SUPERNOVA (east west)
“YOU can tell there’s a lot more going on inside her head than something like this. It sounds like she can write really good songs, but she’s tried to write this as part of the mould, and it’s come out a bit too late. Sometimes you can have a song and you just think it should be loud and fast and, that way, people will jump up and down a lot, whereas it doesn’t do the song any good. We’re certainly victims of that. You feel like you have to change a song round when it obviously doesn’t need it. This isn’t a great song, though. She can obviously write songs, but this isn’t a good one.”
MEMORY LANE (Periscope)
“EVERYBODY go out and buy it. Everybody buy this record. If you buy Oasis you might as well buy this as well. The Beatles are great, though, aren’t they?”
DRE DAY (Interscope)
“UM, music by intimidation. That’s what it is, isn’t it, really? We see it on MTV and stuff – y’know, when they bounce the cars up and down? MTV really hasn’t got a clue about what’s street, man, but Dr Dre is street, so I dunno. I do like some of that stuff; I think Cypress Hill are wonderful, but we don’t get exposed to it enough to make any judgment. I think Dre and Snoop Doggy Dogg have been picked up by their record companies, had shit loads of cash spent on them, had shit loads of exposure, so they became the acceptable face of what is unacceptable. It’s completely irrelevant whether they’ve got talent or not. I mean, I think Dr Dre actually has got something going for him because, y’know, they’re all silly keyboard sounds but it has a mood of its own, but I just feel intimidated by it. I can’t like music if the personalities who created it I find threatening or offensive. Sorry. Not because I vote Tory, but because I don’t understand it. I find it dull; it’s boring. It’s had loads of money spent on it and a lot of white people sit around going, ‘Yeah, this is great, and not knowing why. All I get is intimidation.”
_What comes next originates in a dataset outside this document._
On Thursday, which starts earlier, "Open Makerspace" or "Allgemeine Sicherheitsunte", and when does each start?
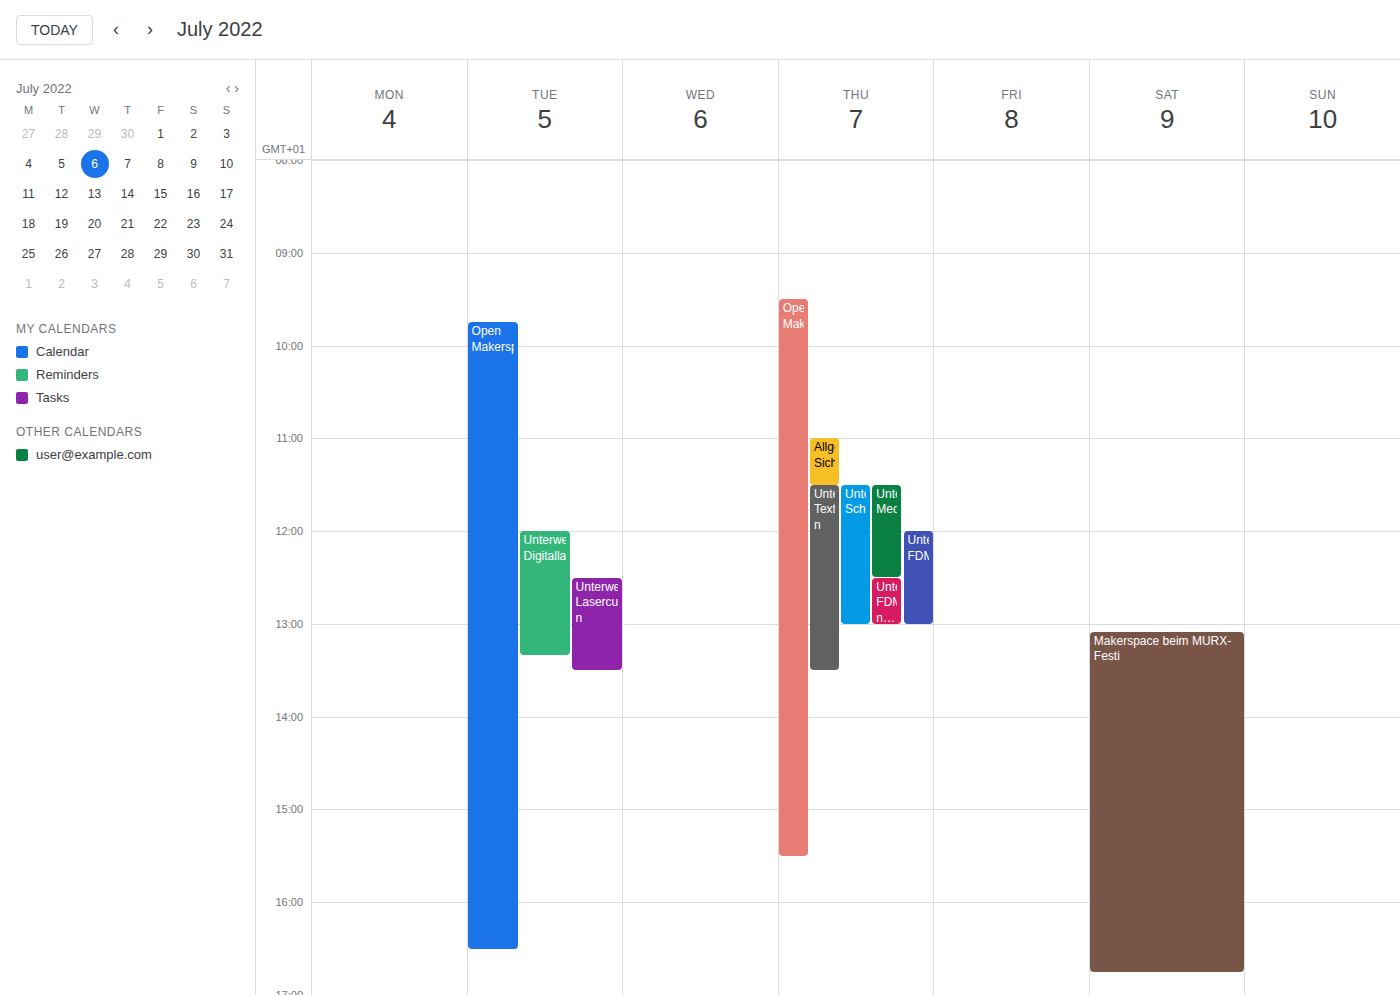
"Open Makerspace" 9:30 AM; "Allgemeine Sicherheitsunte" 11:00 AM.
CONFIDE IN ME (deconstruction)
“KYLIE gets serious; I read it in The Face. It’s like Saint Etienne and it’s really doomy. Shit, looks like doom’s in. Good job our next album’s really happy, isn’t it? It’s alright. Get played, won’t it? It’s Kylie, everyone loves Kylie. It’s a bit surreal, though. The figure of the late Eighties who has absolutely no artistic control over anything she does at all, suddenly comes back saying she wants to be taken seriously now. Maybe we should do that as well. Maybe everybody should do that.”
EVERYWHERE EP (Tongue & Groove)
“IF I went into a bar and this was playing, I’d know I was in the wrong bar. But it will be playing in lots of bars soon.”
MADAME YEVONDE (elemental)
“WHEN it started up I knew where it would go, it went there and then it stopped. It was quite good, you know… Okay, it’s not.”
“THE Collapsed Lung mix is really good, great sounds. You can blow your stereo up with it. It’s like a landscape, it’s quite empty and it’s really nice, but the vocals screw it up for me because they’re so dull. Take the vocals off and it’d be great; ambient, but really good.”
CAR SEX (Sony Soho Square)
“I HEARD she was gonna make a comeback, and this is it, isn’t it? Smacks of record company involvement again, to me. “
JUST A MISDEMEANOR (Abstract Sounds)
“IT seems like there’s a lot of aggression there which is overlooking everything else. It certainly alienates me listening to it because it’s not the sort of aggression that’s coming out in the right way. It sounds like the fact that they’re good live is to do with how quietly and then how loudly they con play.”